Spionage war in den letzten Wochen und Monaten ein zentrales Thema, das in den Mittelpunkt gerückt ist. Vor allem Cyber-Kriminalität, Wirtschafts- und Industriespionage sind zentrale Sicherheitsprobleme des 21. Jahrhunderts. 

Quelle: www.ots.at vom 20.11.13

Das sagte heute, Mittwoch, Innenministerin Mag. Johanna Mikl-Leitner in ihrer Erklärung "Österreichische Maßnahmen zur Abwehr nachrichtendienstlicher Aktivitäten" im Nationalrat. Neben politischer Stabilität, Knowhow der Arbeitskräfte und Infrastruktur sei gerade die Sicherheit der Informationstechnologie heute von großer Bedeutung. "Wissen ist Kapital - dieses gilt es, vor Diebstahl zu schützen. Wenn wir diesen Schutz nicht garantieren können, dann kann das zu Folgen für die gesamte Volkswirtschaft führen."

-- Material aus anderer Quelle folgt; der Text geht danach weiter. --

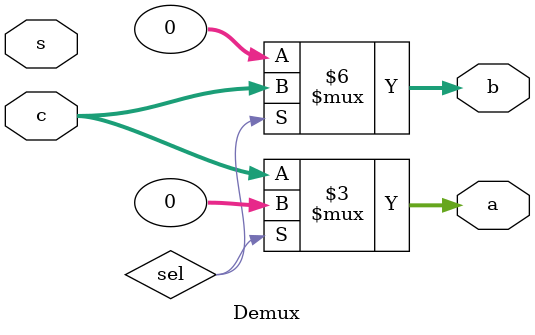
<source format=v>

module Demux (a,b,s,c);

    input s;
    input [31:0]c;
    output [31:0]a,b;

    assign a = (sel == 1'b0) ? c : 1'b0;
    assign b = (sel == 1'b1) ? c : 1'b0;
    
endmodule
</source>
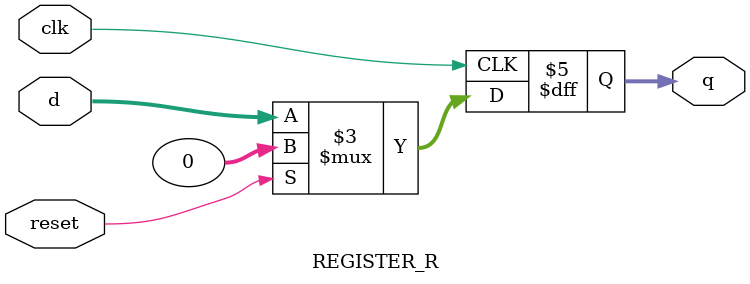
<source format=sv>
module REGISTER_R #(parameter N = 32) (
	input wire clk, reset,
	input wire [N-1:0] d,
	output reg [N-1:0] q
);

	always @(posedge clk) begin
		if (reset) begin
			q <= 0;
		end
		else begin
			q <= d;
		end
	end

endmodule
</source>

Die Komplexität der Gefahren, die Cyber-Crime oder Spionage mit sich bringe, zeige, dass es eine Vernetzung von Sicherheits- und Wirtschaftspolitik brauche.

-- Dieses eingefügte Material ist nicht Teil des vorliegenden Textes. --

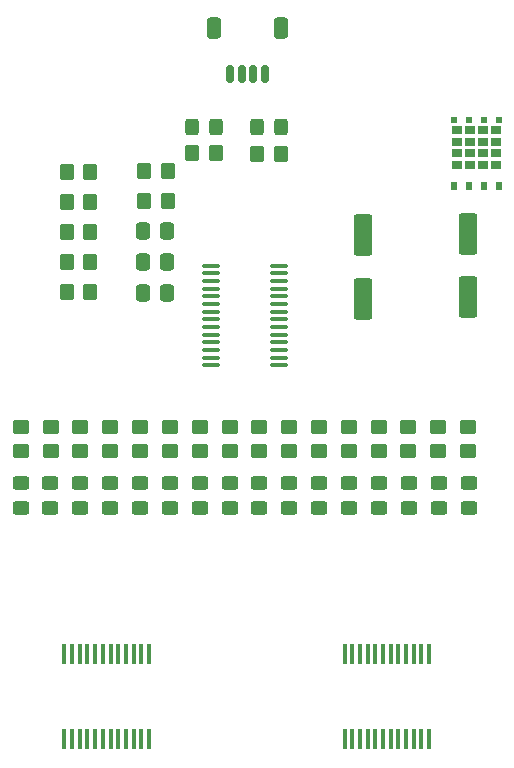
<source format=gbr>
%TF.GenerationSoftware,KiCad,Pcbnew,8.0.1*%
%TF.CreationDate,2024-04-15T16:31:12+02:00*%
%TF.ProjectId,ultimate_motor_board,756c7469-6d61-4746-955f-6d6f746f725f,0.1*%
%TF.SameCoordinates,Original*%
%TF.FileFunction,Paste,Top*%
%TF.FilePolarity,Positive*%
%FSLAX46Y46*%
G04 Gerber Fmt 4.6, Leading zero omitted, Abs format (unit mm)*
G04 Created by KiCad (PCBNEW 8.0.1) date 2024-04-15 16:31:12*
%MOMM*%
%LPD*%
G01*
G04 APERTURE LIST*
G04 Aperture macros list*
%AMRoundRect*
0 Rectangle with rounded corners*
0 $1 Rounding radius*
0 $2 $3 $4 $5 $6 $7 $8 $9 X,Y pos of 4 corners*
0 Add a 4 corners polygon primitive as box body*
4,1,4,$2,$3,$4,$5,$6,$7,$8,$9,$2,$3,0*
0 Add four circle primitives for the rounded corners*
1,1,$1+$1,$2,$3*
1,1,$1+$1,$4,$5*
1,1,$1+$1,$6,$7*
1,1,$1+$1,$8,$9*
0 Add four rect primitives between the rounded corners*
20,1,$1+$1,$2,$3,$4,$5,0*
20,1,$1+$1,$4,$5,$6,$7,0*
20,1,$1+$1,$6,$7,$8,$9,0*
20,1,$1+$1,$8,$9,$2,$3,0*%
G04 Aperture macros list end*
%ADD10RoundRect,0.250000X-0.450000X0.325000X-0.450000X-0.325000X0.450000X-0.325000X0.450000X0.325000X0*%
%ADD11RoundRect,0.250000X0.450000X-0.350000X0.450000X0.350000X-0.450000X0.350000X-0.450000X-0.350000X0*%
%ADD12R,0.450000X1.750000*%
%ADD13RoundRect,0.250000X-0.350000X-0.450000X0.350000X-0.450000X0.350000X0.450000X-0.350000X0.450000X0*%
%ADD14R,0.900000X0.780000*%
%ADD15R,0.500000X0.650000*%
%ADD16R,0.500000X0.550000*%
%ADD17RoundRect,0.250000X-0.325000X-0.450000X0.325000X-0.450000X0.325000X0.450000X-0.325000X0.450000X0*%
%ADD18RoundRect,0.250000X0.325000X0.450000X-0.325000X0.450000X-0.325000X-0.450000X0.325000X-0.450000X0*%
%ADD19RoundRect,0.250000X-0.550000X1.500000X-0.550000X-1.500000X0.550000X-1.500000X0.550000X1.500000X0*%
%ADD20RoundRect,0.100000X-0.637500X-0.100000X0.637500X-0.100000X0.637500X0.100000X-0.637500X0.100000X0*%
%ADD21RoundRect,0.250000X0.350000X0.450000X-0.350000X0.450000X-0.350000X-0.450000X0.350000X-0.450000X0*%
%ADD22RoundRect,0.150000X0.150000X0.625000X-0.150000X0.625000X-0.150000X-0.625000X0.150000X-0.625000X0*%
%ADD23RoundRect,0.250000X0.350000X0.650000X-0.350000X0.650000X-0.350000X-0.650000X0.350000X-0.650000X0*%
%ADD24RoundRect,0.250000X0.337500X0.475000X-0.337500X0.475000X-0.337500X-0.475000X0.337500X-0.475000X0*%
G04 APERTURE END LIST*
D10*
%TO.C,D14*%
X132299682Y-89950000D03*
X132299682Y-92000000D03*
%TD*%
D11*
%TO.C,R20*%
X129750000Y-87200000D03*
X129750000Y-85200000D03*
%TD*%
%TO.C,R23*%
X137325000Y-87200000D03*
X137325000Y-85200000D03*
%TD*%
D10*
%TO.C,D4*%
X107009062Y-89950000D03*
X107009062Y-92000000D03*
%TD*%
D11*
%TO.C,R12*%
X109550000Y-87200000D03*
X109550000Y-85200000D03*
%TD*%
%TO.C,R18*%
X124700000Y-87200000D03*
X124700000Y-85200000D03*
%TD*%
D10*
%TO.C,D15*%
X134828744Y-89950000D03*
X134828744Y-92000000D03*
%TD*%
%TO.C,D6*%
X112067186Y-89950000D03*
X112067186Y-92000000D03*
%TD*%
D12*
%TO.C,U2*%
X108200000Y-111620000D03*
X108850000Y-111620000D03*
X109500000Y-111620000D03*
X110150000Y-111620000D03*
X110800000Y-111620000D03*
X111450000Y-111620000D03*
X112100000Y-111620000D03*
X112750000Y-111620000D03*
X113400000Y-111620000D03*
X114050000Y-111620000D03*
X114700000Y-111620000D03*
X115350000Y-111620000D03*
X115350000Y-104420000D03*
X114700000Y-104420000D03*
X114050000Y-104420000D03*
X113400000Y-104420000D03*
X112750000Y-104420000D03*
X112100000Y-104420000D03*
X111450000Y-104420000D03*
X110800000Y-104420000D03*
X110150000Y-104420000D03*
X109500000Y-104420000D03*
X108850000Y-104420000D03*
X108200000Y-104420000D03*
%TD*%
D11*
%TO.C,R13*%
X112075000Y-87200000D03*
X112075000Y-85200000D03*
%TD*%
D13*
%TO.C,R3*%
X108400000Y-66100000D03*
X110400000Y-66100000D03*
%TD*%
D14*
%TO.C,Q1*%
X141400000Y-62980000D03*
X142500000Y-62980000D03*
X143600000Y-62980000D03*
X144700000Y-62980000D03*
X141400000Y-62000000D03*
X142500000Y-62000000D03*
X143600000Y-62000000D03*
X144700000Y-62000000D03*
X141400000Y-61020000D03*
X142500000Y-61020000D03*
X143600000Y-61020000D03*
X144700000Y-61020000D03*
X141400000Y-60040000D03*
X142500000Y-60040000D03*
X143600000Y-60040000D03*
X144700000Y-60040000D03*
D15*
X141145000Y-64730000D03*
X142415000Y-64730000D03*
X143685000Y-64730000D03*
X144955000Y-64730000D03*
D16*
X141145000Y-59180000D03*
X142415000Y-59180000D03*
X143685000Y-59180000D03*
X144955000Y-59180000D03*
%TD*%
D17*
%TO.C,D2*%
X124475000Y-59800000D03*
X126525000Y-59800000D03*
%TD*%
D11*
%TO.C,R21*%
X132275000Y-87200000D03*
X132275000Y-85200000D03*
%TD*%
%TO.C,R19*%
X127225000Y-87200000D03*
X127225000Y-85200000D03*
%TD*%
%TO.C,R22*%
X134800000Y-87200000D03*
X134800000Y-85200000D03*
%TD*%
D10*
%TO.C,D5*%
X109538124Y-89950000D03*
X109538124Y-92000000D03*
%TD*%
D11*
%TO.C,R16*%
X119650000Y-87200000D03*
X119650000Y-85200000D03*
%TD*%
D10*
%TO.C,D10*%
X122183434Y-89950000D03*
X122183434Y-92000000D03*
%TD*%
%TO.C,D18*%
X142415930Y-89950000D03*
X142415930Y-92000000D03*
%TD*%
D11*
%TO.C,R11*%
X107025000Y-87200000D03*
X107025000Y-85200000D03*
%TD*%
%TO.C,R15*%
X117125000Y-87200000D03*
X117125000Y-85200000D03*
%TD*%
D10*
%TO.C,D11*%
X124712496Y-89950000D03*
X124712496Y-92000000D03*
%TD*%
D18*
%TO.C,D1*%
X121025000Y-59800000D03*
X118975000Y-59800000D03*
%TD*%
D19*
%TO.C,C1*%
X142400000Y-68800000D03*
X142400000Y-74200000D03*
%TD*%
D11*
%TO.C,R14*%
X114600000Y-87200000D03*
X114600000Y-85200000D03*
%TD*%
D10*
%TO.C,D7*%
X114596248Y-89950000D03*
X114596248Y-92000000D03*
%TD*%
D11*
%TO.C,R17*%
X122175000Y-87200000D03*
X122175000Y-85200000D03*
%TD*%
D20*
%TO.C,U1*%
X120637500Y-71500000D03*
X120637500Y-72150000D03*
X120637500Y-72800000D03*
X120637500Y-73450000D03*
X120637500Y-74100000D03*
X120637500Y-74750000D03*
X120637500Y-75400000D03*
X120637500Y-76050000D03*
X120637500Y-76700000D03*
X120637500Y-77350000D03*
X120637500Y-78000000D03*
X120637500Y-78650000D03*
X120637500Y-79300000D03*
X120637500Y-79950000D03*
X126362500Y-79950000D03*
X126362500Y-79300000D03*
X126362500Y-78650000D03*
X126362500Y-78000000D03*
X126362500Y-77350000D03*
X126362500Y-76700000D03*
X126362500Y-76050000D03*
X126362500Y-75400000D03*
X126362500Y-74750000D03*
X126362500Y-74100000D03*
X126362500Y-73450000D03*
X126362500Y-72800000D03*
X126362500Y-72150000D03*
X126362500Y-71500000D03*
%TD*%
D10*
%TO.C,D8*%
X117125310Y-89950000D03*
X117125310Y-92000000D03*
%TD*%
%TO.C,D13*%
X129770620Y-89950000D03*
X129770620Y-92000000D03*
%TD*%
D13*
%TO.C,R6*%
X108400000Y-71180000D03*
X110400000Y-71180000D03*
%TD*%
%TO.C,R1*%
X108400000Y-63560000D03*
X110400000Y-63560000D03*
%TD*%
D21*
%TO.C,R4*%
X116962500Y-66027500D03*
X114962500Y-66027500D03*
%TD*%
D22*
%TO.C,J10*%
X125200000Y-55300000D03*
X124200000Y-55300000D03*
X123200000Y-55300000D03*
X122200000Y-55300000D03*
D23*
X126500000Y-51425000D03*
X120900000Y-51425000D03*
%TD*%
D10*
%TO.C,D16*%
X137357806Y-89950000D03*
X137357806Y-92000000D03*
%TD*%
D24*
%TO.C,C4*%
X116900000Y-71202500D03*
X114825000Y-71202500D03*
%TD*%
D21*
%TO.C,R2*%
X116962500Y-63485000D03*
X114962500Y-63485000D03*
%TD*%
%TO.C,R8*%
X121000000Y-62000000D03*
X119000000Y-62000000D03*
%TD*%
D13*
%TO.C,R9*%
X124500000Y-62100000D03*
X126500000Y-62100000D03*
%TD*%
D11*
%TO.C,R24*%
X139850000Y-87200000D03*
X139850000Y-85200000D03*
%TD*%
D13*
%TO.C,R5*%
X108400000Y-68640000D03*
X110400000Y-68640000D03*
%TD*%
D12*
%TO.C,U3*%
X131925000Y-111620000D03*
X132575000Y-111620000D03*
X133225000Y-111620000D03*
X133875000Y-111620000D03*
X134525000Y-111620000D03*
X135175000Y-111620000D03*
X135825000Y-111620000D03*
X136475000Y-111620000D03*
X137125000Y-111620000D03*
X137775000Y-111620000D03*
X138425000Y-111620000D03*
X139075000Y-111620000D03*
X139075000Y-104420000D03*
X138425000Y-104420000D03*
X137775000Y-104420000D03*
X137125000Y-104420000D03*
X136475000Y-104420000D03*
X135825000Y-104420000D03*
X135175000Y-104420000D03*
X134525000Y-104420000D03*
X133875000Y-104420000D03*
X133225000Y-104420000D03*
X132575000Y-104420000D03*
X131925000Y-104420000D03*
%TD*%
D11*
%TO.C,R10*%
X104500000Y-87200000D03*
X104500000Y-85200000D03*
%TD*%
D10*
%TO.C,D3*%
X104480000Y-89950000D03*
X104480000Y-92000000D03*
%TD*%
%TO.C,D17*%
X139886868Y-89950000D03*
X139886868Y-92000000D03*
%TD*%
%TO.C,D9*%
X119654372Y-89950000D03*
X119654372Y-92000000D03*
%TD*%
D19*
%TO.C,C2*%
X133500000Y-68900000D03*
X133500000Y-74300000D03*
%TD*%
D24*
%TO.C,C3*%
X116900000Y-73805000D03*
X114825000Y-73805000D03*
%TD*%
%TO.C,C5*%
X116900000Y-68600000D03*
X114825000Y-68600000D03*
%TD*%
D10*
%TO.C,D12*%
X127241558Y-89950000D03*
X127241558Y-92000000D03*
%TD*%
D11*
%TO.C,R25*%
X142375000Y-87200000D03*
X142375000Y-85200000D03*
%TD*%
D13*
%TO.C,R7*%
X108400000Y-73720000D03*
X110400000Y-73720000D03*
%TD*%
M02*

</source>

Vernetztes Denken und Handeln bei vernetzten Themen ist zweifelsohne notwendig. Der Fokus vorwiegend auf die Datensicherheit und Cyber-Kriminalität greift aber bei weitem zu kurz. Es ist richtig, dass dieser Bereich zu lange vernachlässigt wurde. Aber wir sollten diesen Fehler nicht wiederholen. Wir gestalten derzeit, kaum wahrgenommen, unsere Infrastruktur zunehmend fragiler, indem wir diese immer stärker vernetzen und damit komplexer und unsteuerbar machen. Ein Ausfall von Infrastrukturteilen wäre wahrscheinlich weit verheerender als ein Datenproblem, wenngleich das eine nicht mit dem anderen aufgewogen werden darf - sondern mit "sowohl/als auch" betrachtet werden muss.